Below is the function we are parallelizing:
def rio_clip(dataset,gdf,date_list,crs):
velocity = []
area = []
for date in date_list:
geom_values = gdf[gdf['date'] == pd.to_datetime(date.date())].geometry.values
dataset_sample_clip = dataset.v.sel(mid_date=date).rio.clip(geom_values,crs,drop=True,invert=False)
mean_arr = dataset_sample_clip.mean(dim=["x", "y"],skipna=True)
area_count = dataset_sample_clip.count(dim=["x", "y"]) #,skipna=True) This should not count NaNs
velocity.append(mean_arr)
area.append(area_count)
return area, velocity
then we use multiprocessing’s pool to distribute this amongst the workers:
with Pool(processes=cpu_count()-4) as pool:
result = pool.starmap(rio_clip, args)
My questions are 1) how can I apply this function using dask to parallelize amongst several workers? 2) are there typical strategies to parralize per time slice? For example in the off cloud scenario, clipping each raster to a polygon and storing the mean value.

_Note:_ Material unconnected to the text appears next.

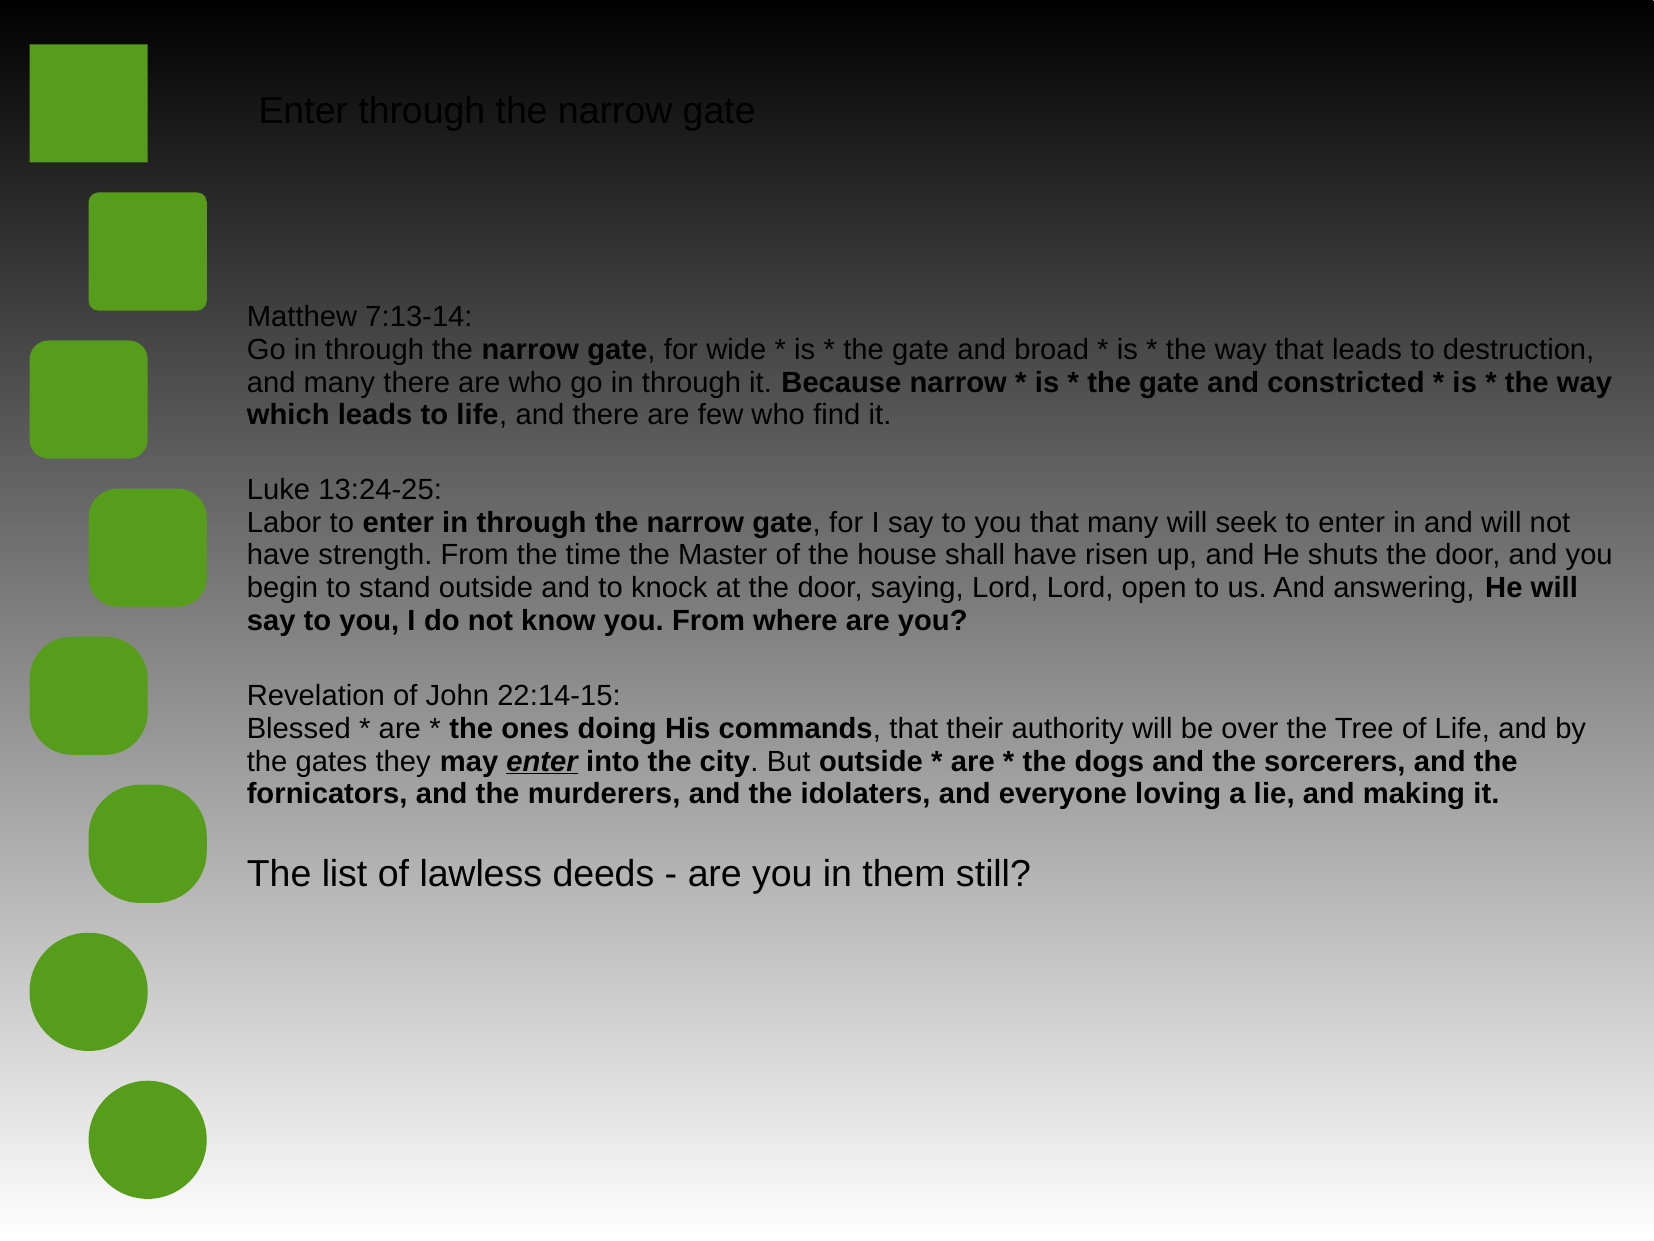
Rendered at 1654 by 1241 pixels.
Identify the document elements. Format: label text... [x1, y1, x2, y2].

text_box Matthew 7:13-14: Go in through the narrow gate, for wide * is * the gate and broad * is * the way that leads to destruction, and many there are who go in through it. Because narrow * is * the gate and constricted * is * the way which leads to life, and there are few who find it. Luke 13:24-25: Labor to enter in through the narrow gate, for I say to you that many will seek to enter in and will not have strength. From the time the Master of the house shall have risen up, and He shuts the door, and you begin to stand outside and to knock at the door, saying, Lord, Lord, open to us. And answering, He will say to you, I do not know you. From where are you? Revelation of John 22:14-15: Blessed * are * the ones doing His commands, that their authority will be over the Tree of Life, and by the gates they may enter into the city. But outside * are * the dogs and the sorcerers, and the fornicators, and the murderers, and the idolaters, and everyone loving a lie, and making it. The list of lawless deeds - are you in them still? [232, 292, 1636, 1218]
text_box Enter through the narrow gate [243, 82, 1591, 193]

I’m not a Dask expert so I can’t help with that but you should note that the datacubes are optimized for time series access. The Zarr array is chuncked 10x10x20000 in space and time respectively. This means that when you request data from the datacube, at a minimum it will return 20,000 slices in time (a single chunk). A more optimal approach for working with the datacubes is to read in the full time series then subset. I’m not sure what you’re use case is but if you can accommodate this access pattern you’ll see massive improvement in speed.
@shahinmg I think what Alex mentioned is relevant, these data cubes are chunked for time series and each chunk covers a small spatial footprint. If you’re trying to get aggregated speeds over a large area, it could be more efficient to work with the annual regional mosaics (/velocity_mosaic/v2/annual/). If your question is more about just parallelizing access, I think @ahuang11 is right, a way to do it is to wrap your function into a Dask delayed decorator and then compute the results.
For a different approach, you could considering rasterizing your polygons to a giant array of integer labels and using a groupby with flox . I think this is appropriate since you aren’t doing any weighting when averaging within a polygon.